__MATERIAL TO PROCESS__.
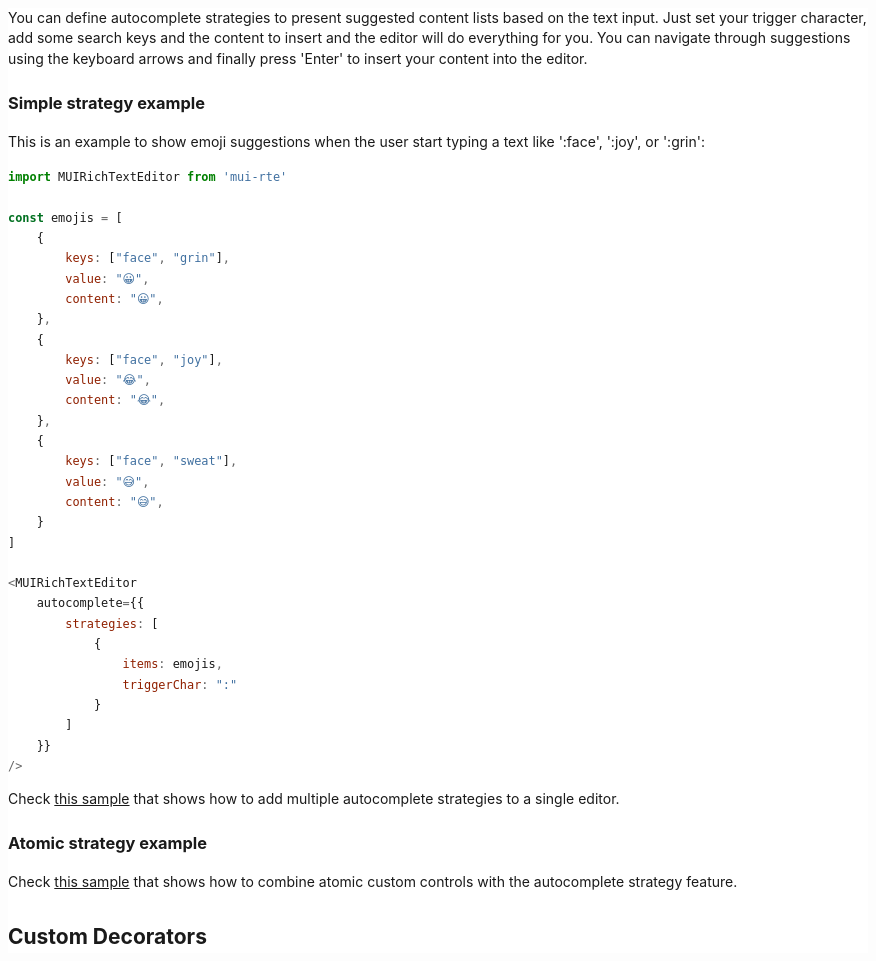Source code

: You can define autocomplete strategies to present suggested content lists based on the text input. Just set your trigger character, add some search keys and the content to insert and the editor will do everything for you. You can navigate through suggestions using the keyboard arrows and finally press 'Enter' to insert your content into the editor.

### Simple strategy example

This is an example to show emoji suggestions when the user start typing a text like ':face', ':joy', or ':grin':

```js
import MUIRichTextEditor from 'mui-rte'

const emojis = [
    {
        keys: ["face", "grin"],
        value: "😀",
        content: "😀",
    },
    {
        keys: ["face", "joy"],
        value: "😂",
        content: "😂",
    },
    {
        keys: ["face", "sweat"],
        value: "😅",
        content: "😅",
    }
]

<MUIRichTextEditor
    autocomplete={{
        strategies: [
            {
                items: emojis,
                triggerChar: ":"
            }
        ]
    }}
/>
```

Check [this sample](https://github.com/niuware/mui-rte/blob/master/examples/autocomplete/index.tsx) that shows how to add multiple autocomplete strategies to a single editor.

### Atomic strategy example

Check [this sample](https://github.com/niuware/mui-rte/blob/master/examples/autocomplete/index.tsx) that shows how to combine atomic custom controls with the autocomplete strategy feature.

## Custom Decorators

__WHAT IS BEING ASKED__. Reproduce each line of the material containing the word "face".

__YOUR RESPONSE__.
This is an example to show emoji suggestions when the user start typing a text like ':face', ':joy', or ':grin':
        keys: ["face", "grin"],
        keys: ["face", "joy"],
        keys: ["face", "sweat"],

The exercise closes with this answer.